## Task objective
Rewrite the listing below, substituting "image" for every "photo" and keeping everything else the same. Leave the pictures out of your answer.

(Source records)
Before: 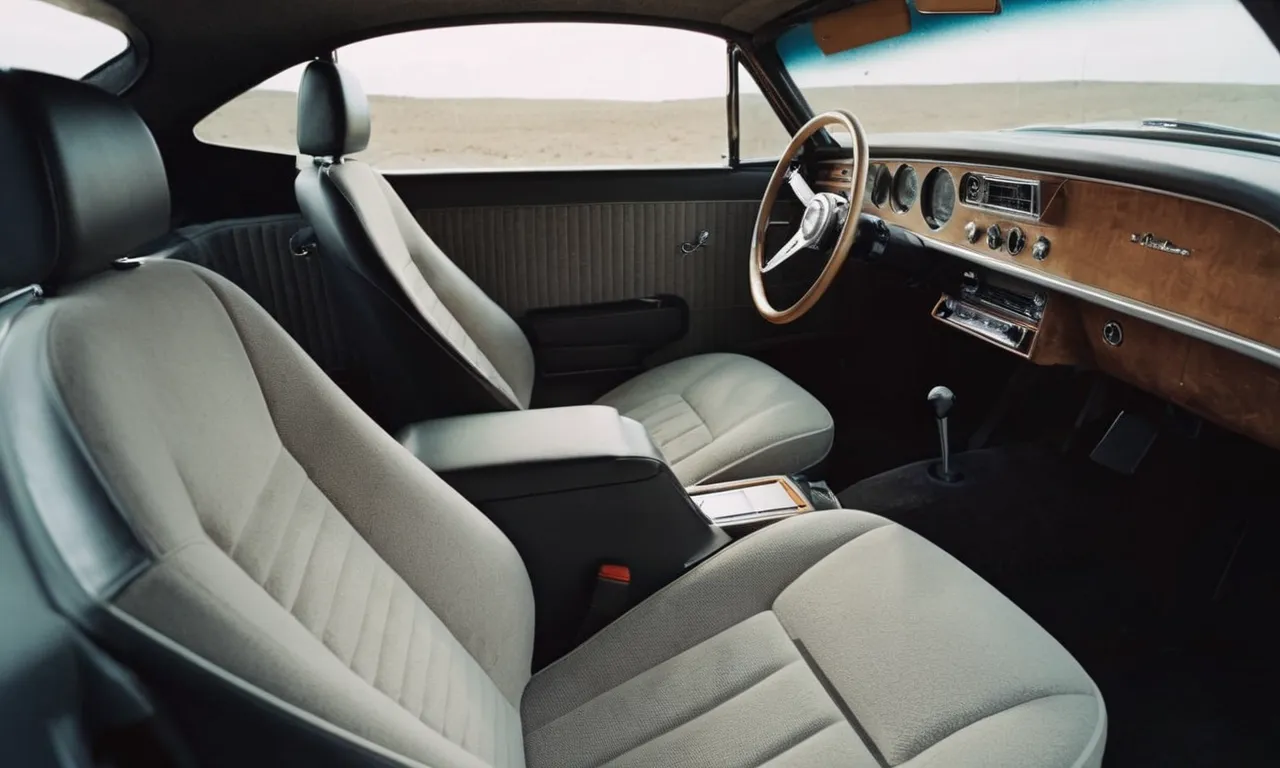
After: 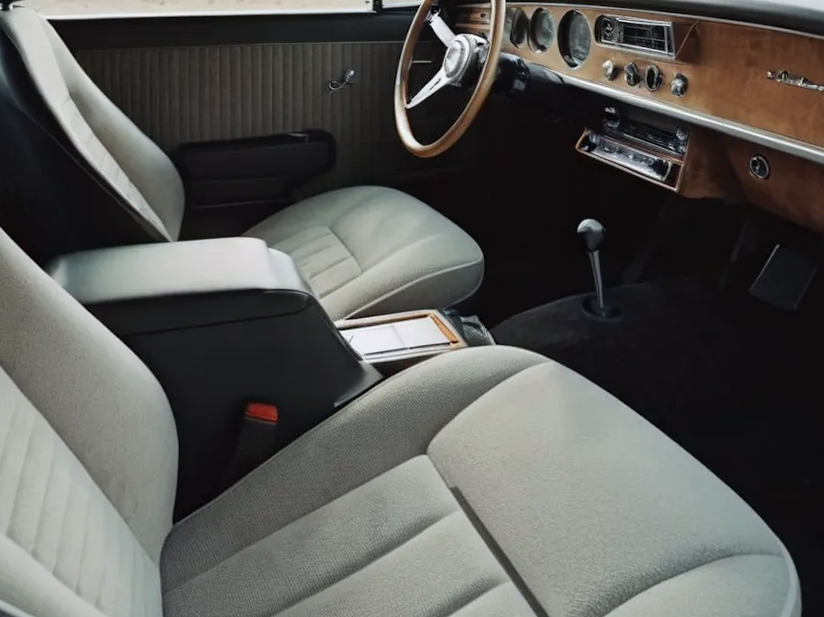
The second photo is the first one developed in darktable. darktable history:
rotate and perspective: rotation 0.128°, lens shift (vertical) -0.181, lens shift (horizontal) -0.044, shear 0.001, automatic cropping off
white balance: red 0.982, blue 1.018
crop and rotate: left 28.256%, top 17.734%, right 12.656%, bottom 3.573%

## Result
Before: 
After: 
The second image is the first one developed in darktable. darktable history:
rotate and perspective: rotation 0.128°, lens shift (vertical) -0.181, lens shift (horizontal) -0.044, shear 0.001, automatic cropping off
white balance: red 0.982, blue 1.018
crop and rotate: left 28.256%, top 17.734%, right 12.656%, bottom 3.573%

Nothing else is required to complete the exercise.